═══ Extracted material
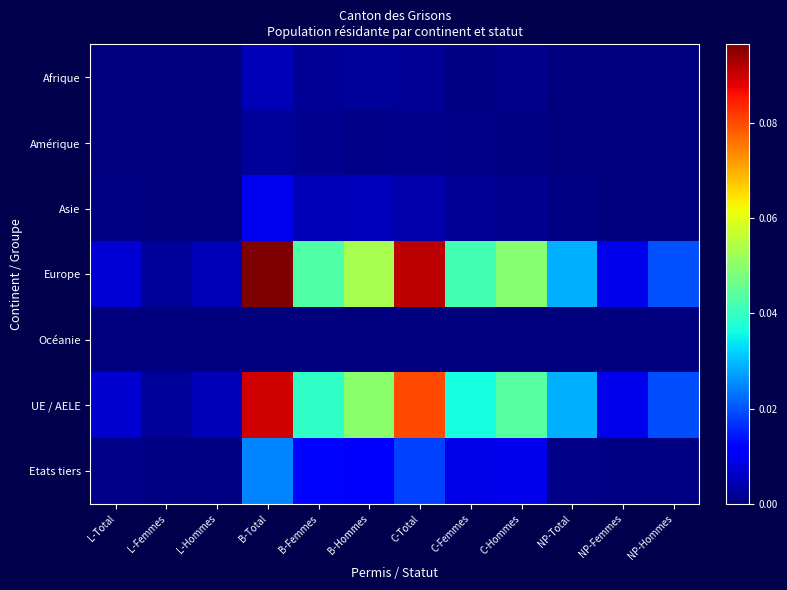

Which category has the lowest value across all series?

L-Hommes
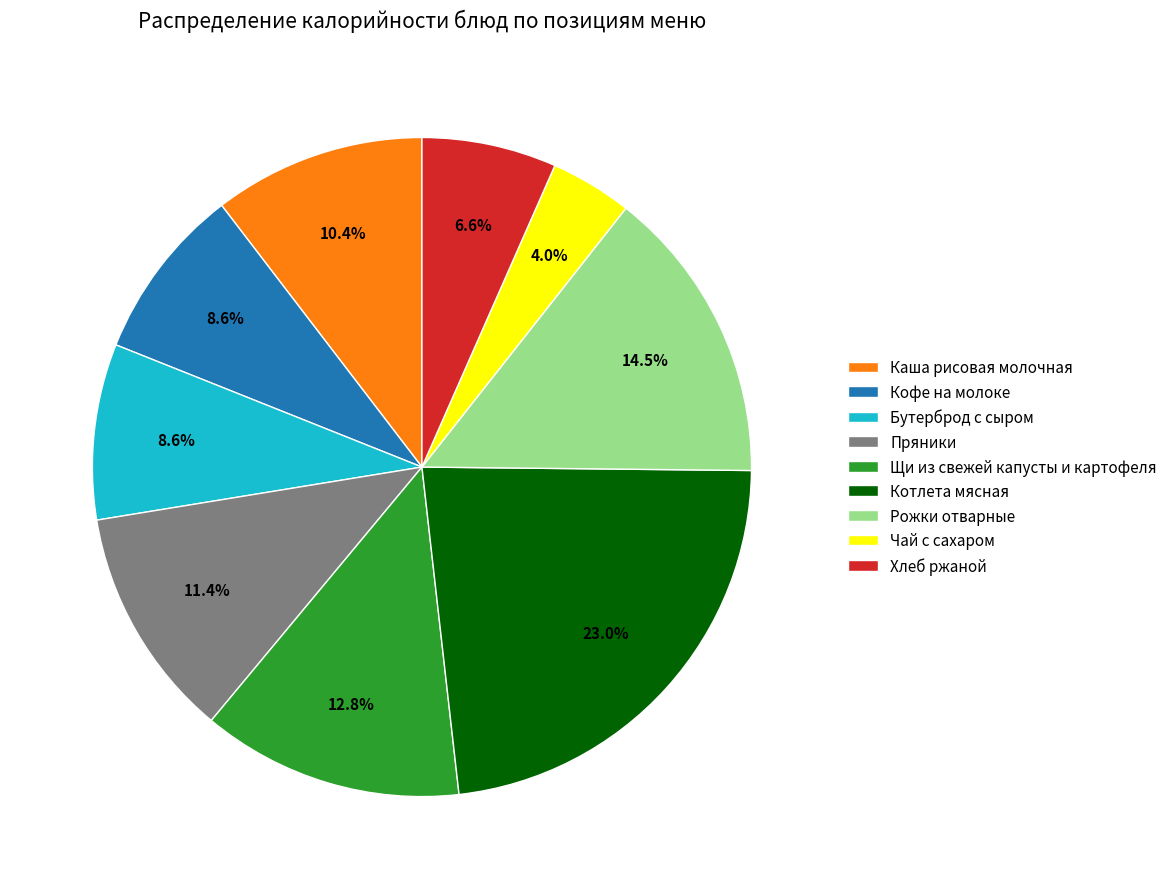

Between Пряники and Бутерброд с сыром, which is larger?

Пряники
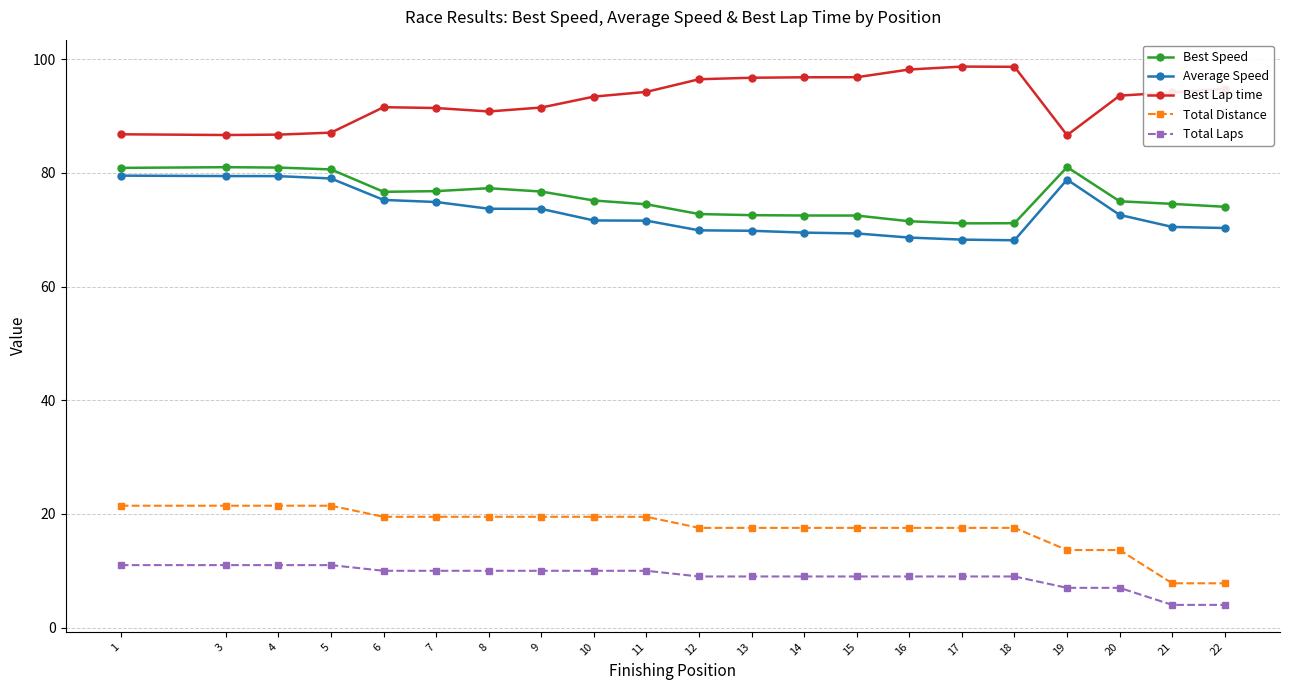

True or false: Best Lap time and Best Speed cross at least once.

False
══════
▸ Work to be completed
Give back every line of the material above word for word, leaving out the pictures.

▸ Answer section
Which category has the lowest value across all series?

L-Hommes

Between Пряники and Бутерброд с сыром, which is larger?

Пряники

True or false: Best Lap time and Best Speed cross at least once.

False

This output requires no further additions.